Le nom de code attribué à l’opération d’arrestation d’Oussama Ben Laden porte atteinte à une figure historique et bien-aimée de la résistance des Indiens-Américains.
Barack Obama, qui n’est ni une « colombe », ni un « aigle », mais un pragmatique ayant le sens de ses intérêts politiques a, sans état d’âme, chaussé les bottes et coiffé le chapeau des justiciers si chers à l’Amérique des westerns, dont la dynastie Bush était le symbole le plus récent.
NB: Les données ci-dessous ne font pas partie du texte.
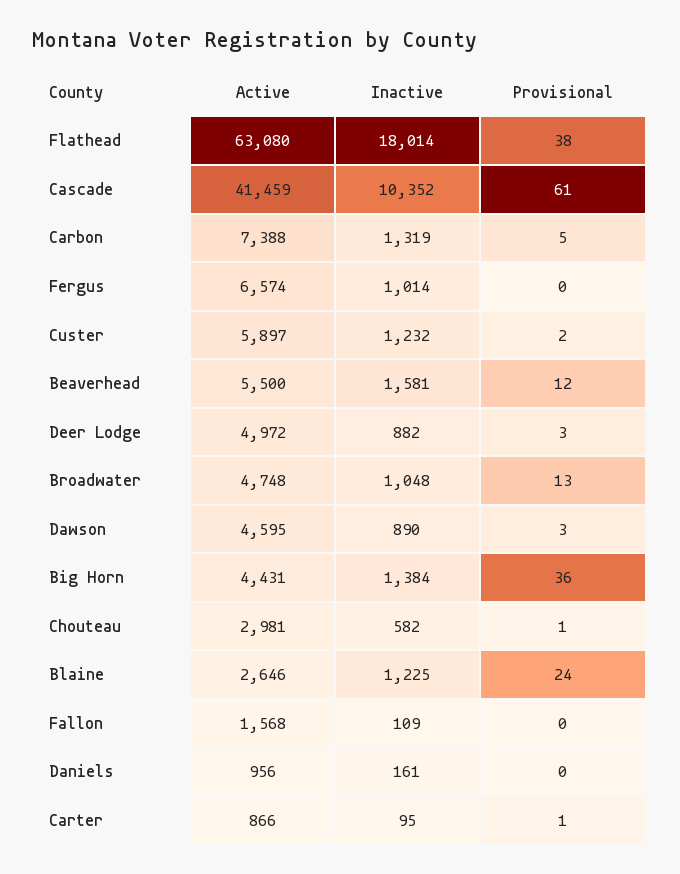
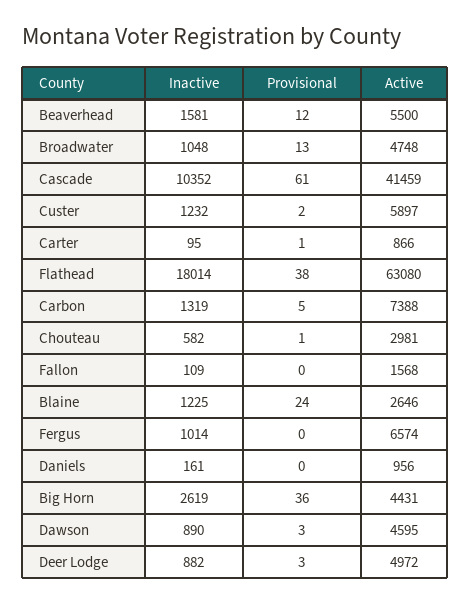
Inactive, Big Horn: 1384 -> 2619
Car quelle différence existe-t-il entre la petite troupe de cavaliers, armés de pistolets, bien formés et poussés au paroxysme de l’excitation et de l’envie de saisir leur proie, un homme dont le visage est affiché partout avec la mention « Wanted », pour mieux l’abattre – et lyncher éventuellement sa dépouille – et des commandos Navy Seal, armés de fusils à visée nocturne, chevauchant leurs hélicoptères, bien formés et poussés au paroxysme de l’excitation et de l’envie de saisir leur proie, un homme dont le visage est affiché partout avec la mention « Wanted » pour mieux l’abattre – et, le larguer, éventuellement, quelque part dans l’océan ? Aucune. Une nouvelle fois, c’est la justice « œil pour oeil », la loi du Talion, qui prévaut, avec le soutien d’un public acquis et hystérique à l’annonce de la « bonne nouvelle ». Le Western « in live » est un genre qui fait toujours recette auprès du public américain qui continue de voir le monde en « gentils contre méchants » en « blanc et noir » et dans la mentalité duquel les concepts de « forces du mal », « ennemi public n°1 », « vengeance » et « justice expéditive » sont encore profondément ancrés.
Pire encore.
« Geronimo EKIA ! » ont transmis les membres du commando NavySeal à un Barack Obama impatient, entouré de son état-major regardant en direct l’attaque de la résidence d’Oussama Ben Laden, le 2 mai dernier. « Geronimo, Enemy Killed in Action », fallait-il décrypter, autrement dit, « Geronimo, ennemi tué dans l’action ».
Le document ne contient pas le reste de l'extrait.